Pendant ce temps, la famille de Chebeya a reçu du parquet le certificat de décès qui lui permet de récupérer le corps et de l’inhumer. « Nous avons jugé bon de ne pas faire perdurer le deuil et d’enterrer Floribert le 26 juin, à Kinshasa, a fait savoir le frère aîné du défunt. Il y avait un risque, à cause des coupures d’électricité dans la morgue, que le corps se décompose. » Des coupures « plus fréquentes que d’habitude », assurent des proches de la victime. Ceux-ci laissent entendre que le pouvoir a tout fait pour contrer le projet de plusieurs associations congolaises d’organiser les obsèques le 30 juin, jour des festivités du cinquantenaire.

Une longue liste

Le nom de Chebeya s’ajoute à une longue liste d’opposants, de journalistes et de défenseurs des droits de l’homme intimidés, arrêtés, voire assassinés ces dernières années en RDC. Des méthodes des services spéciaux officiels et parallèles qui rappellent de plus en plus celles de l’ère Mobutu. L’Observatoire pour la protection des défenseurs des droits de l’homme dénonce régulièrement les « campagnes de dénigrement orchestrées par les autorités congolaises contre les défenseurs de droits de l’homme, dans un pays où l’impunité est la règle et où les services de sécurité sont tout-puissants. »

Plus largement, un raidissement du régime se fait sentir : manifestations réprimées, velléités de dissidence d’alliés politiques du président écrasées dans l’oeuf, médias sous contrôle… A ce constat s’ajoutent les promesses non tenues de bonne gouvernance, de décentralisation et d’amélioration des conditions de vie.
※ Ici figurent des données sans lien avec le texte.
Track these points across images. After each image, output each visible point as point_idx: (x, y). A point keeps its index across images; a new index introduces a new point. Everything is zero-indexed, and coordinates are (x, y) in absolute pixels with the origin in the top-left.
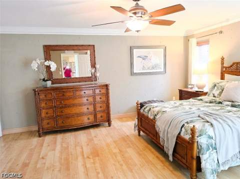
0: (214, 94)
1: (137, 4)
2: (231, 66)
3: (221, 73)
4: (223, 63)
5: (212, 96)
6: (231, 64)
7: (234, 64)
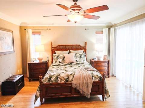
0: (59, 61)
1: (75, 3)
2: (57, 47)
3: (52, 50)
4: (52, 46)
5: (59, 62)
6: (57, 46)
7: (58, 46)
Objectifs affichés du quinquennat, les « cinq chantiers » de Kabila – créer des emplois, construire des logements, réhabiliter les réseaux d’eau, d’électricité et les transports, rendre l’éducation et la santé accessibles à tous – peinent à décoller.

Depuis la dévaluation du franc congolais et, plus récemment, la paralysie des flux monétaires suite aux exigences des institutions financières internationales, la misère s’étend dans le pays, où apparaissent même des poches de famine. Cinquante ans après l’indépendance et quatre ans après les premières élections libres financées par la communauté internationale, la population congolaise cache de moins en moins sa désillusion et son mécontentement.